» **EXCERPTED DATA**:
= Beginning of Section =

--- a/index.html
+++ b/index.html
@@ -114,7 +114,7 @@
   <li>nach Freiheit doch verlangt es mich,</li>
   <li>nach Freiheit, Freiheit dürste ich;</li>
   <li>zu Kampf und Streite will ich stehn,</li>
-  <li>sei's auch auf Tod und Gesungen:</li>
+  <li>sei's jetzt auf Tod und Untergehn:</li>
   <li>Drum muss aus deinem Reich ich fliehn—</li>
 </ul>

= End of Section =

Each line of the data above that contains the word "nach" counts once; report the total and add nothing.

2